While I always smirk at System.out.println("Got here somehow..."); statements... there is some value to print statements in general.

Now... you should never ever use System.out print statements. They are easy to forget in your code and make others laugh at your print statements that sometimes have great level of profanity in them. The most proper way is to you one of the logging frameworks that would allow you great level of control (display all levels of logging including debug on development environment, while only displaying error level messages on production).

Personally, I favor stepping through my code via a debugger to see what's going on.

So when do I use print statements to debug? Counters...

While stepping through your code one by one might one on a single run, what do you do when you need to process thousands records? Are you going to do it manually? Think not.

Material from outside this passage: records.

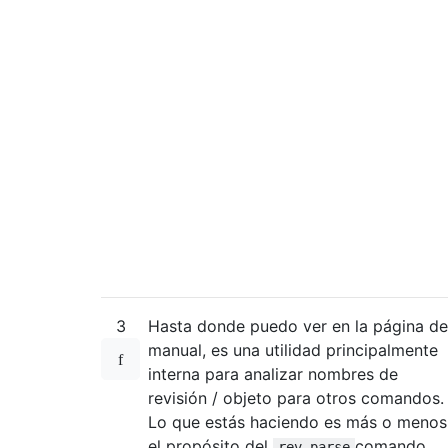
3
Hasta donde puedo ver en la página de
manual, es una utilidad principalmente
interna para analizar nombres de
revisión / objeto para otros comandos.
Lo que estás haciendo es más o menos
el propósito del
comando.
rev-parse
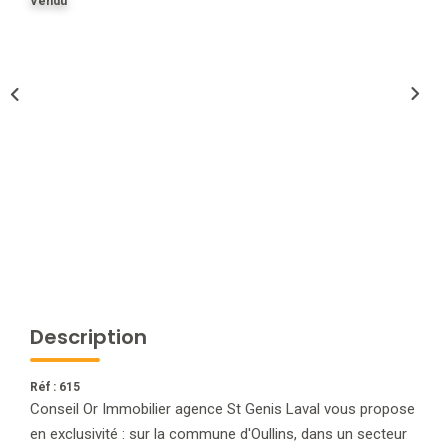
Vendu
NOTRE AGENCE
L'agence
L'équipe
Nous Rejoindre
RECOMMANDATIONS
EXTRANET
Description
CONTACT
Réf : 615
Conseil Or Immobilier agence St Genis Laval vous propose
en exclusivité : sur la commune d'Oullins, dans un secteur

The way to work with print lines here is to print out certain message, for example

"Retrieved record from database"
"Cleaned raw record"
"Record passed through process A"
"Exception occurred while processing A logic"
"Record passed through process B"
"Exception occurred while processing B logic" 
"Finished"

now, when your process finished running, you will have quiet of few of there records... Yes, you could have tried to declare global variable to give you number of results for each... but what if you are running multiprocessing program, what if <insert some type of complication here>. To make things easier, take generated records in the log and use good old grep command to count number of instances of that particular phrase in the log file.

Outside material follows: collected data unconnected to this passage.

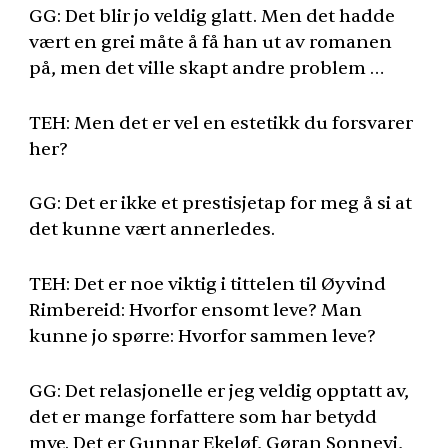
GG: Det blir jo veldig glatt. Men det hadde
vært en grei måte å få han ut av romanen
på, men det ville skapt andre problem …
TEH
: Men det er vel en estetikk du forsvarer
her?
GG: Det er ikke et prestisjetap for meg å si at
det kunne vært annerledes.
TEH
: Det er noe viktig i tittelen til Øyvind
Rimbereid: Hvorfor ensomt leve? Man
kunne jo spørre: Hvorfor sammen leve?
GG: Det relasjonelle er jeg veldig opptatt av,
det er mange forfattere som har betydd
mye. Det er Gunnar Ekeløf, Gøran Sonnevi,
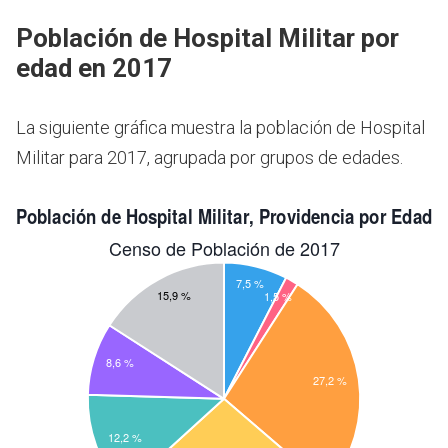
Población de Hospital Militar por
edad en 2017
La siguiente gráfica muestra la población de Hospital
Militar para 2017, agrupada por grupos de edades.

This way you can generate statistics of
"Retrieved record from database" 1000
"Cleaned raw record" 1000
"Record passed through process A" 820
"Exception occurred while processing A logic" 180
"Record passed through process B" 620
"Exception occurred while processing B logic"  200
"Finished" 620

Now it is easy to see how much records you loose and where and now you can pint point the problem and get a bigger magnifying glass to the trouble spot and you did not have to run it through 1,000 times yourself by hand.

Hope this simple example showed the value of print statements and provided you with another way to troubleshoot your code!